BEGIN Material for this task
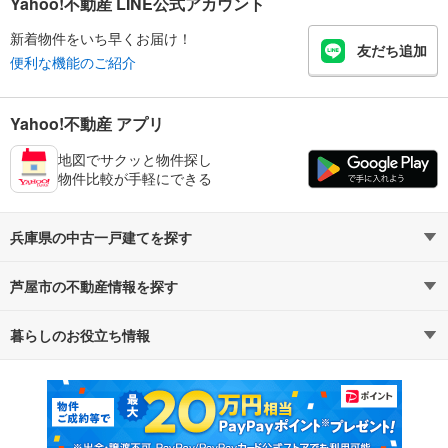
Yahoo!不動産 LINE公式アカウント
新着物件をいち早くお届け！
友だち追加
便利な機能のご紹介
Yahoo!不動産 アプリ
地図でサクッと物件探し
物件比較が手軽にできる
兵庫県の中古一戸建てを探す
芦屋市の不動産情報を探す
路線・駅から探す
地域から探す
暮らしのお役立ち情報
不動産・住宅
賃貸住宅
通勤・通学時間から探す
地図から探す
マンションカタログ
教えて！住まいの先生
新築マンション
中古マンション
新築一戸建て
中古一戸建て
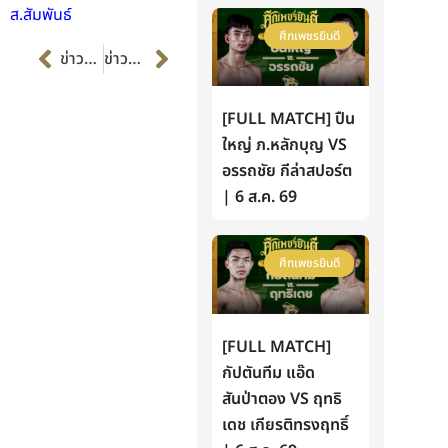
ส.สัมพันธ์
ศึกเพชรยินดี
Prev
Next
ข่าวก่อนหน้า
ข่าวต่อไป
[FULL MATCH] ปืน
ใหญ่ ภ.หลักบุญ VS
อรรถชัย กีล่าสปอร์ต
| 6 ส.ค. 69
ศึกเพชรยินดี
[FULL MATCH]
กัปตันทีม แอ๊ด
สันป่าตอง VS ฤทธิ
เดช เกียรติทรงฤทธิ์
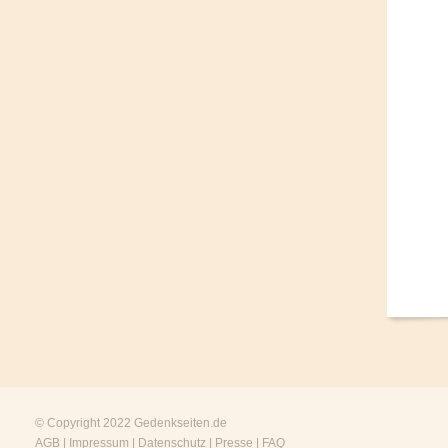
© Copyright 2022
Gedenkseiten.de
AGB
|
Impressum
|
Datenschutz
|
Presse
|
FAQ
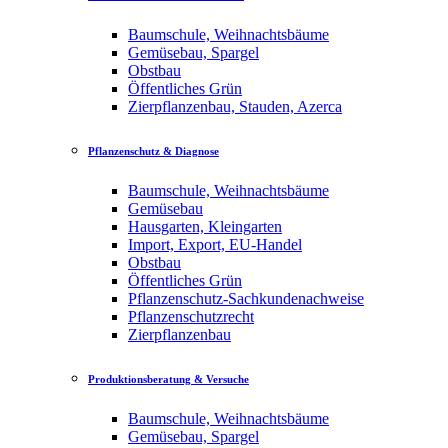
Baumschule, Weihnachtsbäume
Gemüsebau, Spargel
Obstbau
Öffentliches Grün
Zierpflanzenbau, Stauden, Azerca
Pflanzenschutz & Diagnose
Baumschule, Weihnachtsbäume
Gemüsebau
Hausgarten, Kleingarten
Import, Export, EU-Handel
Obstbau
Öffentliches Grün
Pflanzenschutz-Sachkundenachweise
Pflanzenschutzrecht
Zierpflanzenbau
Produktionsberatung & Versuche
Baumschule, Weihnachtsbäume
Gemüsebau, Spargel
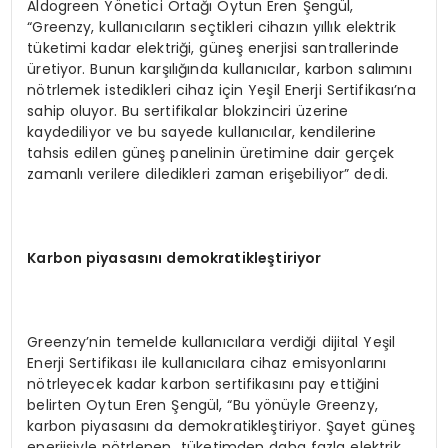
Aldogreen Yönetici Ortağı Oytun Eren Şengül,
“Greenzy, kullanıcıların seçtikleri cihazın yıllık elektrik
tüketimi kadar elektriği, güneş enerjisi santrallerinde
üretiyor. Bunun karşılığında kullanıcılar, karbon salımını
nötrlemek istedikleri cihaz için Yeşil Enerji Sertifikası’na
sahip oluyor. Bu sertifikalar blokzinciri üzerine
kaydediliyor ve bu sayede kullanıcılar, kendilerine
tahsis edilen güneş panelinin üretimine dair gerçek
zamanlı verilere diledikleri zaman erişebiliyor” dedi.
Karbon piyasasını demokratikleştiriyor
Greenzy’nin temelde kullanıcılara verdiği dijital Yeşil
Enerji Sertifikası ile kullanıcılara cihaz emisyonlarını
nötrleyecek kadar karbon sertifikasını pay ettiğini
belirten Oytun Eren Şengül, “Bu yönüyle Greenzy,
karbon piyasasını da demokratikleştiriyor. Şayet güneş
enerjisiyle nötrlenen tüketimden daha fazla elektrik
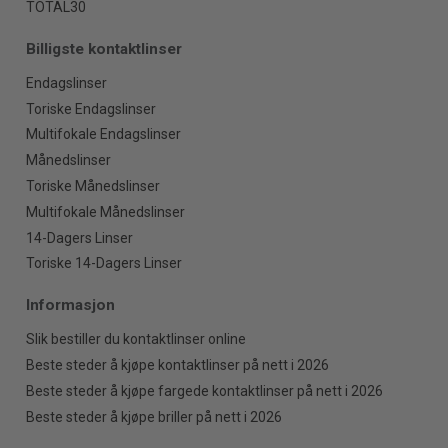
TOTAL30
Billigste kontaktlinser
Endagslinser
Toriske Endagslinser
Multifokale Endagslinser
Månedslinser
Toriske Månedslinser
Multifokale Månedslinser
14-Dagers Linser
Toriske 14-Dagers Linser
Informasjon
Slik bestiller du kontaktlinser online
Beste steder å kjøpe kontaktlinser på nett i 2026
Beste steder å kjøpe fargede kontaktlinser på nett i 2026
Beste steder å kjøpe briller på nett i 2026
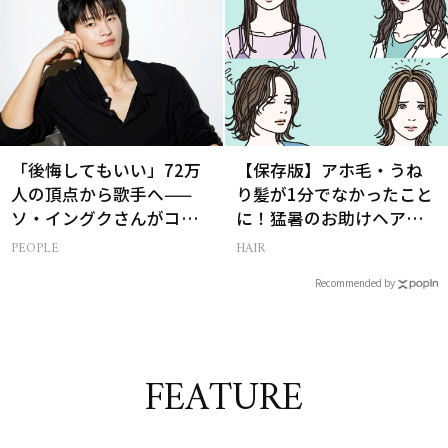
「後悔してもいい」72万
【保存版】アホ毛・うね
人の頂点から歌手へ——
り髪が1分でなかったこと
ソ・イングクさんがコツ
に！猛暑のお助けヘアア
コツ頑張れる原動力とは
イテム16選
PEOPLE
HAIR
Recommended by
FEATURE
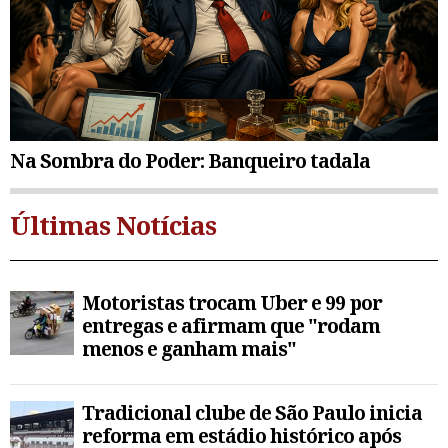
Na Sombra do Poder: Banqueiro tadala
Últimas Notícias
Motoristas trocam Uber e 99 por
entregas e afirmam que "rodam
menos e ganham mais"
Tradicional clube de São Paulo inicia
reforma em estádio histórico após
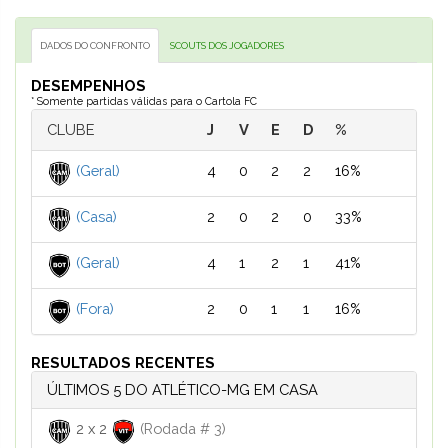
DADOS DO CONFRONTO
SCOUTS DOS JOGADORES
DESEMPENHOS
* Somente partidas válidas para o Cartola FC
CLUBE
J
V
E
D
%
(Geral)
4
0
2
2
16%
(Casa)
2
0
2
0
33%
(Geral)
4
1
2
1
41%
(Fora)
2
0
1
1
16%
RESULTADOS RECENTES
ÚLTIMOS 5 DO ATLÉTICO-MG EM CASA
2
x
2
(Rodada # 3)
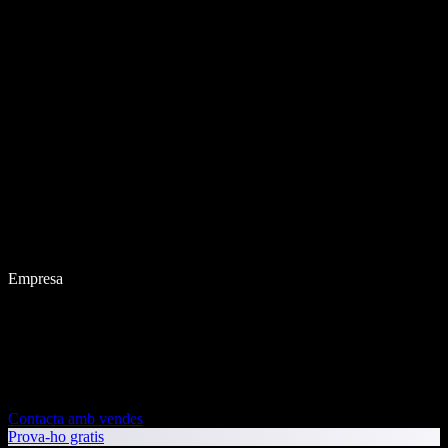
Empresa
Contacta amb vendes
Prova-ho gratis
END Material for this task
When you reach the line holding "üretiyor. Bunun karşılığında" in the records above, begin reproducing exactly, stop after the line holding "enerjisiyle nötrlenen tüketimden", and output nothing else.

## [Finished exercise]
üretiyor. Bunun karşılığında kullanıcılar, karbon salımını
nötrlemek istedikleri cihaz için Yeşil Enerji Sertifikası’na
sahip oluyor. Bu sertifikalar blokzinciri üzerine
kaydediliyor ve bu sayede kullanıcılar, kendilerine
tahsis edilen güneş panelinin üretimine dair gerçek
zamanlı verilere diledikleri zaman erişebiliyor” dedi.
Karbon piyasasını demokratikleştiriyor
Greenzy’nin temelde kullanıcılara verdiği dijital Yeşil
Enerji Sertifikası ile kullanıcılara cihaz emisyonlarını
nötrleyecek kadar karbon sertifikasını pay ettiğini
belirten Oytun Eren Şengül, “Bu yönüyle Greenzy,
karbon piyasasını da demokratikleştiriyor. Şayet güneş
enerjisiyle nötrlenen tüketimden daha fazla elektrik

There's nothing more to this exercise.